#### What the task asks
According to the profile of cricketer Nehal Wadhera below, at what age did he start playing cricket?
--- Passage provided Enclosed Below ---
Nehal Wadhera

Personal information
- Born: 4 September 2000 (age 25) Ludhiana, Punjab, India
- Batting: Left-handed
- Bowling: Right-arm Legbreak
- Role: Top order batter

Domestic team information
- 2023–2026: Punjab
- 2023–2024: Mumbai Indians
- 2025–present: Punjab Kings
- 2026–present: Himachal Pradesh

Career statistics
| Competition | FC | LA | T20 |
| Matches | 16 | 14 | 61 |
| Runs scored | 890 | 298 | 1,159 |
| Batting average | 40.45 | 29.80 | 26.34 |
| 100s/50s | 3/2 | 0/1 | 0/6 |
| Top score | 214 | 57 | 70 |
| Catches/stumpings | 11/0 | 4/0 | 21/0 |

Medal record
Men's cricket
Representing India
ACC U19 Asia Cup
| Winner | 2018 Bangladesh |  |
| Winner | 2019 Sri Lanka |  |
- Source: ESPNcricinfo, 3 January 2026

= Nehal Wadhera =

Indian cricketer (born 2000)

Nehal Wadhera (born 4 September 2000) is an Indian cricketer. He is a left-handed batsman and an occasional legbreak bowler. He plays for Himachal Pradesh cricket team in domestic and Punjab Kings in the Indian Premier League.

==Early life==
Wadhera was born in Ludhiana, a city in Punjab. He first started playing cricket at the age of nine. Initially, he used to play as a specialist batsman and put in long hours to work on his fitness. He is often referred to by his nickname "new-age Yuvraj Singh" for his middle-order performances and similarity in batting style with Yuvraj Singh. He started playing cricket under the guidance of his childhood coach Charanjit Bhangu. He was coached by Harjinder Singh in age level cricket, who saw "glimpses of Yuvraj" on him. He received his coaching at the Ludhiana District Cricket Association, and was graduated from Satish Chander Dhawan Government College.
--- End of Enclosed Passage provided ---
--- Entries shown Enclosed Below ---
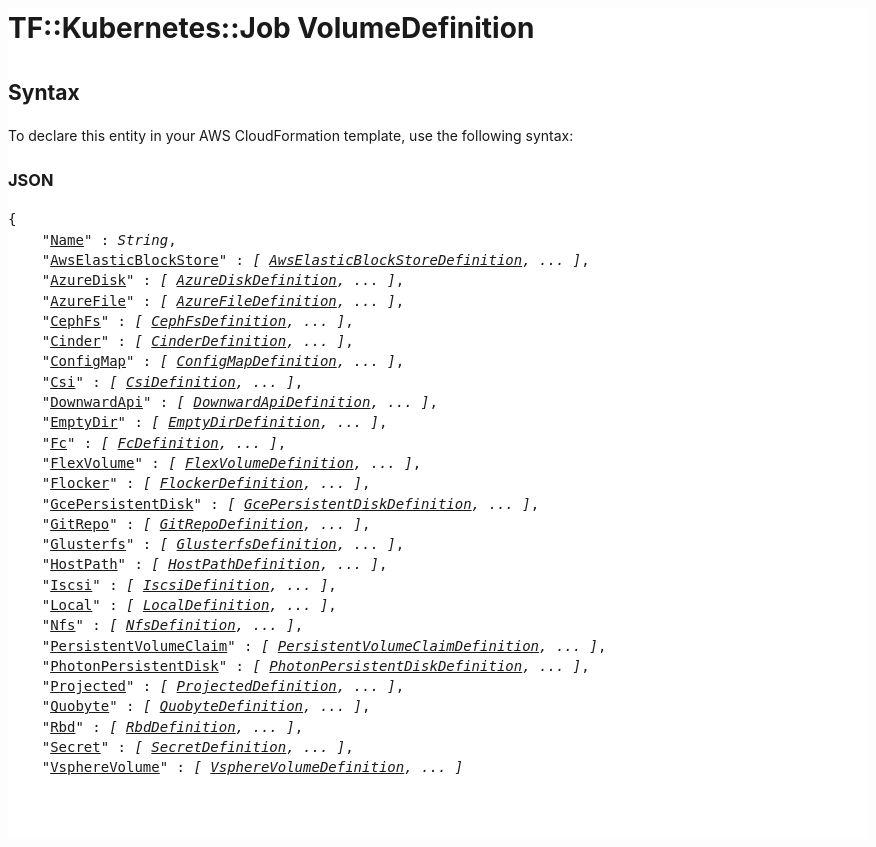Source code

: # TF::Kubernetes::Job VolumeDefinition

## Syntax

To declare this entity in your AWS CloudFormation template, use the following syntax:

### JSON

<pre>
{
    "<a href="#name" title="Name">Name</a>" : <i>String</i>,
    "<a href="#awselasticblockstore" title="AwsElasticBlockStore">AwsElasticBlockStore</a>" : <i>[ <a href="awselasticblockstoredefinition.md">AwsElasticBlockStoreDefinition</a>, ... ]</i>,
    "<a href="#azuredisk" title="AzureDisk">AzureDisk</a>" : <i>[ <a href="azurediskdefinition.md">AzureDiskDefinition</a>, ... ]</i>,
    "<a href="#azurefile" title="AzureFile">AzureFile</a>" : <i>[ <a href="azurefiledefinition.md">AzureFileDefinition</a>, ... ]</i>,
    "<a href="#cephfs" title="CephFs">CephFs</a>" : <i>[ <a href="cephfsdefinition.md">CephFsDefinition</a>, ... ]</i>,
    "<a href="#cinder" title="Cinder">Cinder</a>" : <i>[ <a href="cinderdefinition.md">CinderDefinition</a>, ... ]</i>,
    "<a href="#configmap" title="ConfigMap">ConfigMap</a>" : <i>[ <a href="configmapdefinition.md">ConfigMapDefinition</a>, ... ]</i>,
    "<a href="#csi" title="Csi">Csi</a>" : <i>[ <a href="csidefinition.md">CsiDefinition</a>, ... ]</i>,
    "<a href="#downwardapi" title="DownwardApi">DownwardApi</a>" : <i>[ <a href="downwardapidefinition.md">DownwardApiDefinition</a>, ... ]</i>,
    "<a href="#emptydir" title="EmptyDir">EmptyDir</a>" : <i>[ <a href="emptydirdefinition.md">EmptyDirDefinition</a>, ... ]</i>,
    "<a href="#fc" title="Fc">Fc</a>" : <i>[ <a href="fcdefinition.md">FcDefinition</a>, ... ]</i>,
    "<a href="#flexvolume" title="FlexVolume">FlexVolume</a>" : <i>[ <a href="flexvolumedefinition.md">FlexVolumeDefinition</a>, ... ]</i>,
    "<a href="#flocker" title="Flocker">Flocker</a>" : <i>[ <a href="flockerdefinition.md">FlockerDefinition</a>, ... ]</i>,
    "<a href="#gcepersistentdisk" title="GcePersistentDisk">GcePersistentDisk</a>" : <i>[ <a href="gcepersistentdiskdefinition.md">GcePersistentDiskDefinition</a>, ... ]</i>,
    "<a href="#gitrepo" title="GitRepo">GitRepo</a>" : <i>[ <a href="gitrepodefinition.md">GitRepoDefinition</a>, ... ]</i>,
    "<a href="#glusterfs" title="Glusterfs">Glusterfs</a>" : <i>[ <a href="glusterfsdefinition.md">GlusterfsDefinition</a>, ... ]</i>,
    "<a href="#hostpath" title="HostPath">HostPath</a>" : <i>[ <a href="hostpathdefinition.md">HostPathDefinition</a>, ... ]</i>,
    "<a href="#iscsi" title="Iscsi">Iscsi</a>" : <i>[ <a href="iscsidefinition.md">IscsiDefinition</a>, ... ]</i>,
    "<a href="#local" title="Local">Local</a>" : <i>[ <a href="localdefinition.md">LocalDefinition</a>, ... ]</i>,
    "<a href="#nfs" title="Nfs">Nfs</a>" : <i>[ <a href="nfsdefinition.md">NfsDefinition</a>, ... ]</i>,
    "<a href="#persistentvolumeclaim" title="PersistentVolumeClaim">PersistentVolumeClaim</a>" : <i>[ <a href="persistentvolumeclaimdefinition.md">PersistentVolumeClaimDefinition</a>, ... ]</i>,
    "<a href="#photonpersistentdisk" title="PhotonPersistentDisk">PhotonPersistentDisk</a>" : <i>[ <a href="photonpersistentdiskdefinition.md">PhotonPersistentDiskDefinition</a>, ... ]</i>,
    "<a href="#projected" title="Projected">Projected</a>" : <i>[ <a href="projecteddefinition.md">ProjectedDefinition</a>, ... ]</i>,
    "<a href="#quobyte" title="Quobyte">Quobyte</a>" : <i>[ <a href="quobytedefinition.md">QuobyteDefinition</a>, ... ]</i>,
    "<a href="#rbd" title="Rbd">Rbd</a>" : <i>[ <a href="rbddefinition.md">RbdDefinition</a>, ... ]</i>,
    "<a href="#secret" title="Secret">Secret</a>" : <i>[ <a href="secretdefinition.md">SecretDefinition</a>, ... ]</i>,
    "<a href="#vspherevolume" title="VsphereVolume">VsphereVolume</a>" : <i>[ <a href="vspherevolumedefinition.md">VsphereVolumeDefinition</a>, ... ]</i>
--- End of Enclosed Entries shown ---
#### Solution for this exercise
He started playing cricket at the age of nine.